Lo cierto es que parece una decisión de guerra y en eso el gobierno de los Estados Unidos parece tener razón: a algunas horas de haber sido declarado enemigo público número uno, queda claro que el patógeno será más pernicioso, nocivo y mortal que cualquier ataque terrorista que los vecinos del norte o el mundo en su conjunto hayan experimentado. Después de la declaración de guerra, lo que espanta es que ahora, también el país más poderoso del mundo, parece desarmado. Frente a este terrorista declarado ilegal, no hay bardas, ni armas convencionales ni de destrucción masiva, ni siquiera agentes de la Border Patrol con enormes jeringas de vacunas al ciento, que puedan hacer mucho y la cerrada de puerta en las narices que los europeos se llevan, es la mejor muestra de ello.

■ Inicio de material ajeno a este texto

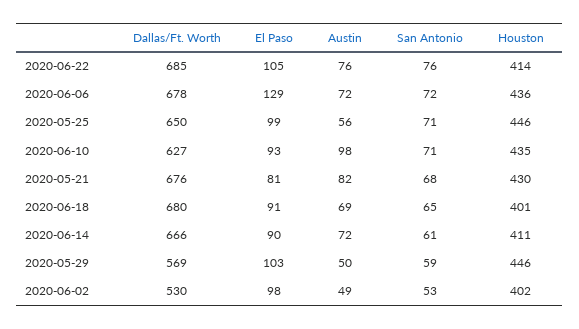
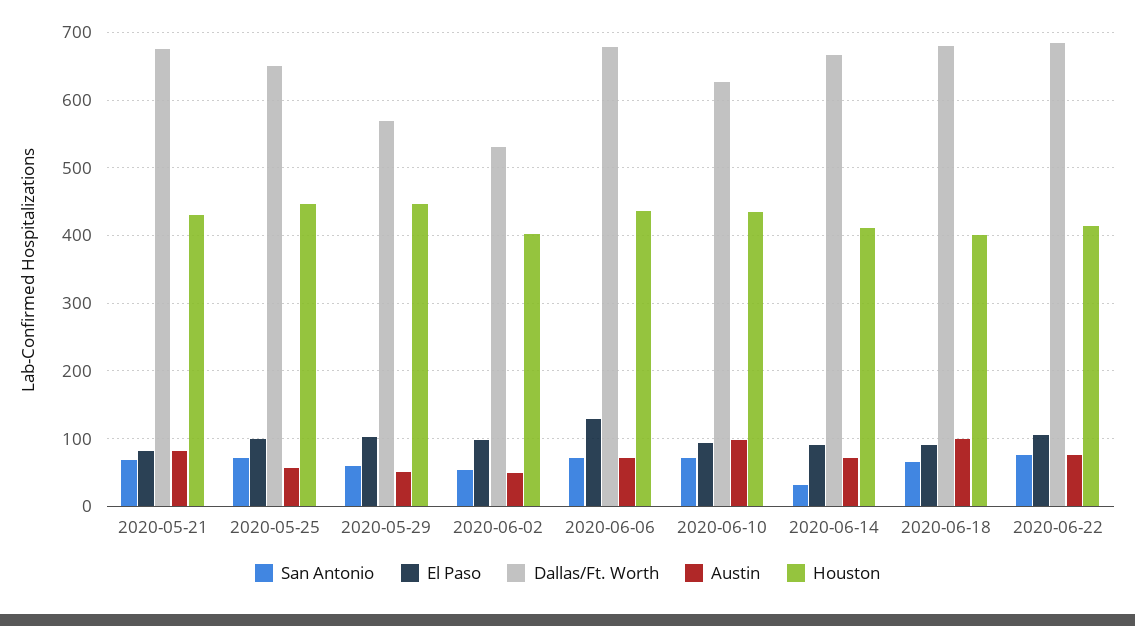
Austin, 2020-06-18: 69 -> 100
San Antonio, 2020-06-14: 61 -> 30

Intencionalmente, al igual que lo hizo el presidente Trump, excluyo de este maltrato a los ingleses, pues ellos decidieron democráticamente ya no ser europeos y su ausencia hace más notoria la discriminatoria exclusión que el resto de los nacionales del viejo continente reciben ahora del gobierno americano. Bienvenidos europeos al territorio emocional de los ilegales, aquí podrán sentir lo que nosotros vivimos todos los días, por solo intentar movernos para tratar de vivir de una mejor manera.
Por lo pronto, el enemigo ya duerme en casa de los vecinos.